* Textabschnitt *
○ ○ ○ ○ ○ ○ ○

Veröffentlicht am 28. August 2013 | von Florian Kraner
Rewind: Das Genre ohne Namen (Video, Teil 1)
1989 erblickt ein Genre das Licht der Welt, das eigentlich bis heute keine offizielle Bezeichnung hat: Jordan Mechner entwickelt Prince of Persia, welches auf dem Apple II erscheint und im Sturm die Herzen der Spielergemeinde erobert. Das liegt vor allem an den realistischen Animationen: Zum ersten Mal wird Rotoskopie eingesetzt um die Bewegungsabläufe der Charaktere aus der Realität zu übertragen und mit glaubwürdigem Realismus das Auge zu verwöhnen.
Doch auch das Gameplay an sich sollte kommende Spiele prägen: Ein Kerker der mit bösartigen Fallen konstant für tödliche Überraschungen sorgt hält die Aufmerksamkeit des Spielers. Ständige Wiederholung ist angesagt, bis das Layout der Fallen auswendig gelernt wurde und der Spieler mit majestätischem Geschick die Hindernisse umgeht.
Prince of Persia (1989)
Prince of Persia begründet damit ein Konzept, das die Schablone für zahlreiche Spiele darstellt. Manchmal als „Cinematischer Plattformer“ bezeichnet handelt, es sich um eine Reihe von Spielen, die sich zwar inhaltlich völlig voneinander unterscheiden, allesamt aber den selben Design-Konzepten folgen. Das Genre ohne Namen zeichnet sich aber durch noch ein Element aus, das in Prince of Persia fehlt.
Another World (1991)

○ ○ ○ ○ ○ ○ ○

* Bereitgestellte Zeilen *
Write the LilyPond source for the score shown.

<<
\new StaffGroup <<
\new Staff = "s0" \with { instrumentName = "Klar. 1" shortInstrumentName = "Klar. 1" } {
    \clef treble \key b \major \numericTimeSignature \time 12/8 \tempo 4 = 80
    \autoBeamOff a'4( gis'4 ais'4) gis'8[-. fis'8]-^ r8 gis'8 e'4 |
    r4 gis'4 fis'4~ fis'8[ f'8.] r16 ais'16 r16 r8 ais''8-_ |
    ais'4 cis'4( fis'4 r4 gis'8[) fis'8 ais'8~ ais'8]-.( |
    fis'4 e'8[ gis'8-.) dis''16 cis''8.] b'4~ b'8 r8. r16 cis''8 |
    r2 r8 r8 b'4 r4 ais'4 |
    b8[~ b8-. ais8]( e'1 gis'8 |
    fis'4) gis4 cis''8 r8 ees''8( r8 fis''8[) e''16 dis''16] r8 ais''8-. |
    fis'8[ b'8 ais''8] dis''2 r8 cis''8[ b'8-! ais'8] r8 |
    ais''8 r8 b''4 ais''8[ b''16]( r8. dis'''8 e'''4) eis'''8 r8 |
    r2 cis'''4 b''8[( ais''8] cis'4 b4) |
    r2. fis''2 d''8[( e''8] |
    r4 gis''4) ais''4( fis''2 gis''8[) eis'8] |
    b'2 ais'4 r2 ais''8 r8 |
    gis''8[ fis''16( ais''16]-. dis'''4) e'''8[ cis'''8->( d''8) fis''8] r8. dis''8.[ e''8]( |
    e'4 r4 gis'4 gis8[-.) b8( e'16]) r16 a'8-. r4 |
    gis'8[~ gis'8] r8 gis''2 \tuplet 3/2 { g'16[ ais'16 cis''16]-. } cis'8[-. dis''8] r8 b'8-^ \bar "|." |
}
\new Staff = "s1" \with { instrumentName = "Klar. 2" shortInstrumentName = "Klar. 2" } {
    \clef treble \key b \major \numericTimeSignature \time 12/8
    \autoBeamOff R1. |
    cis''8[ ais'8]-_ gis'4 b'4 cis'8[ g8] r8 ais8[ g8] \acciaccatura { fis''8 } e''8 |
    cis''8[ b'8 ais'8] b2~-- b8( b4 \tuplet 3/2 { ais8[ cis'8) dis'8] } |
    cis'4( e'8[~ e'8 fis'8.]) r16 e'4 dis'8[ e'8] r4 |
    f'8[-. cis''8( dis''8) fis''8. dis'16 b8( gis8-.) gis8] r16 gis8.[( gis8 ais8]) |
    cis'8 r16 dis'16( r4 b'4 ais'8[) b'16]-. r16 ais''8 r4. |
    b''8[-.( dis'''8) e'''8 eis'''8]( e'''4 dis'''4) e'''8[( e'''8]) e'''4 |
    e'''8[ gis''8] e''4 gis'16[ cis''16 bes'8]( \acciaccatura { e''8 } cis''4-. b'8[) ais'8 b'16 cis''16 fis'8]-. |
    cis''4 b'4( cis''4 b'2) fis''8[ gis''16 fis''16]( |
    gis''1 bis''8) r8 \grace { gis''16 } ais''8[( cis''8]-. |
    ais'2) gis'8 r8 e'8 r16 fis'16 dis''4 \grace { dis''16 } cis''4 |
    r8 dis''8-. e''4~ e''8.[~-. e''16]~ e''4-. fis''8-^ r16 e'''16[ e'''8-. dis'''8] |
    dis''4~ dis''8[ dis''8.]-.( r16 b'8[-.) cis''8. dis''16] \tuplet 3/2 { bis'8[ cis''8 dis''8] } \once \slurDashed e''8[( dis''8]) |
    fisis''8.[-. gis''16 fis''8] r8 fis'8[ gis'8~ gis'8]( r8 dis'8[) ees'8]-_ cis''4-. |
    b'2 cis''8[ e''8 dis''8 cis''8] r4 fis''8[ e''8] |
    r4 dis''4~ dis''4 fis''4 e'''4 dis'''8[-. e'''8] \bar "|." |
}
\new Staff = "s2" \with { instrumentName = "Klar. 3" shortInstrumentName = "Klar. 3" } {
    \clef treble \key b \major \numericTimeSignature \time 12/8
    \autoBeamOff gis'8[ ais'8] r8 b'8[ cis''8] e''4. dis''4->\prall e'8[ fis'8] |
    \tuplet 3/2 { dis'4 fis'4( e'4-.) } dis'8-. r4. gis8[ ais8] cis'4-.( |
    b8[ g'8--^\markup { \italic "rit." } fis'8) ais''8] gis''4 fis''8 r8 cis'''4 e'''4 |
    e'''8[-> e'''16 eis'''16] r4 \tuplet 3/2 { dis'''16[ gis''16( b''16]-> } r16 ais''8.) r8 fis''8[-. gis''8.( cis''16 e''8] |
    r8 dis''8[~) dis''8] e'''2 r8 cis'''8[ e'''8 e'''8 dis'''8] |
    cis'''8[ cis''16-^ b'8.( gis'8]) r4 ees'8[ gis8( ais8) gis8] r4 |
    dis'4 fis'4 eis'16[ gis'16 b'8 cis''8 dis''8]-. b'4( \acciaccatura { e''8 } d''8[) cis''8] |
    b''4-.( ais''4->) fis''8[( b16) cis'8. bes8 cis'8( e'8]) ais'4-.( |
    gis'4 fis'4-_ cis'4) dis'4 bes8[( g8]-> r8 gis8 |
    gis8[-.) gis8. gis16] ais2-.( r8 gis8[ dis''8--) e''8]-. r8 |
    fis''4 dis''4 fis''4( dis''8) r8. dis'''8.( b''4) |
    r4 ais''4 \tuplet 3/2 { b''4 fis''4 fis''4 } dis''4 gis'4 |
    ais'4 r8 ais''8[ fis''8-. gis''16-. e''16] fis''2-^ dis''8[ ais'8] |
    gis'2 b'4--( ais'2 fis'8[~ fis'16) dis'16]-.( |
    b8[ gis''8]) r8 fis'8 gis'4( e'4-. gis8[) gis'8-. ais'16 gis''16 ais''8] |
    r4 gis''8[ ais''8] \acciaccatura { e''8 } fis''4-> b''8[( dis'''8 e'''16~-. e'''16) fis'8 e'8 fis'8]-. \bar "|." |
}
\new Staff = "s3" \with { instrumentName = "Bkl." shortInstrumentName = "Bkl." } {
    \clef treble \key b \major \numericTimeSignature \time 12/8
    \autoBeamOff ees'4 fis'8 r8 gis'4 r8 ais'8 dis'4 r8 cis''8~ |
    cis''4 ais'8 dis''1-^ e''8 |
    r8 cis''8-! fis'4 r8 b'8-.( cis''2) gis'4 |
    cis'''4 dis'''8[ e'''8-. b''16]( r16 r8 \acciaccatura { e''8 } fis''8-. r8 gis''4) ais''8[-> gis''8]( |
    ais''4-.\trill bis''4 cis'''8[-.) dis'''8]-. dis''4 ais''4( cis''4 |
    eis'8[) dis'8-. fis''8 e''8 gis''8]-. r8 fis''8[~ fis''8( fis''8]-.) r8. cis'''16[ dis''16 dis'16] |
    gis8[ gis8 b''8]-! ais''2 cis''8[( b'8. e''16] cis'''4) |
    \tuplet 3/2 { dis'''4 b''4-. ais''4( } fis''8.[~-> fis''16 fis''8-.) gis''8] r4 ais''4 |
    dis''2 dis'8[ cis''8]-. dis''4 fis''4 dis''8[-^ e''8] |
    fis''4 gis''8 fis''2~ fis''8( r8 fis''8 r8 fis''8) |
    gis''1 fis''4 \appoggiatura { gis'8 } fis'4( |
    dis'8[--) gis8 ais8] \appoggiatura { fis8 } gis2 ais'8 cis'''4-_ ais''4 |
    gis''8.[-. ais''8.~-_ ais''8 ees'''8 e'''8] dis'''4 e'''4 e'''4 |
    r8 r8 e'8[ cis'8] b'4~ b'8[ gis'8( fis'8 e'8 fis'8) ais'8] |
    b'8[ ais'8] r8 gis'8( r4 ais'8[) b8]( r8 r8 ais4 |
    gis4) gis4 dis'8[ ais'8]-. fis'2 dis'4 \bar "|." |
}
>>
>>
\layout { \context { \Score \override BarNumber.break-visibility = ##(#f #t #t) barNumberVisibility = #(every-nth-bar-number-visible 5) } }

○ ○ ○ ○ ○ ○ ○

* Aufgaben *
- a) Welche Technik wurde laut dem Textabschnitt zum ersten Mal eingesetzt, um die Bewegungen der Figuren aus der Realität zu übertragen?
- b) Gib aus dem Textabschnitt den Teil zurück, der mit den Worten „1989 erblickt ein“ anfängt und mit „of Persia (1989)“ aufhört.
Die Zeilen haben mit dem Textabschnitt nichts zu tun.

* Ergebnisse *
- a) Rotoskopie.

- b)
1989 erblickt ein Genre das Licht der Welt, das eigentlich bis heute keine offizielle Bezeichnung hat: Jordan Mechner entwickelt Prince of Persia, welches auf dem Apple II erscheint und im Sturm die Herzen der Spielergemeinde erobert. Das liegt vor allem an den realistischen Animationen: Zum ersten Mal wird Rotoskopie eingesetzt um die Bewegungsabläufe der Charaktere aus der Realität zu übertragen und mit glaubwürdigem Realismus das Auge zu verwöhnen.
Doch auch das Gameplay an sich sollte kommende Spiele prägen: Ein Kerker der mit bösartigen Fallen konstant für tödliche Überraschungen sorgt hält die Aufmerksamkeit des Spielers. Ständige Wiederholung ist angesagt, bis das Layout der Fallen auswendig gelernt wurde und der Spieler mit majestätischem Geschick die Hindernisse umgeht.
Prince of Persia (1989)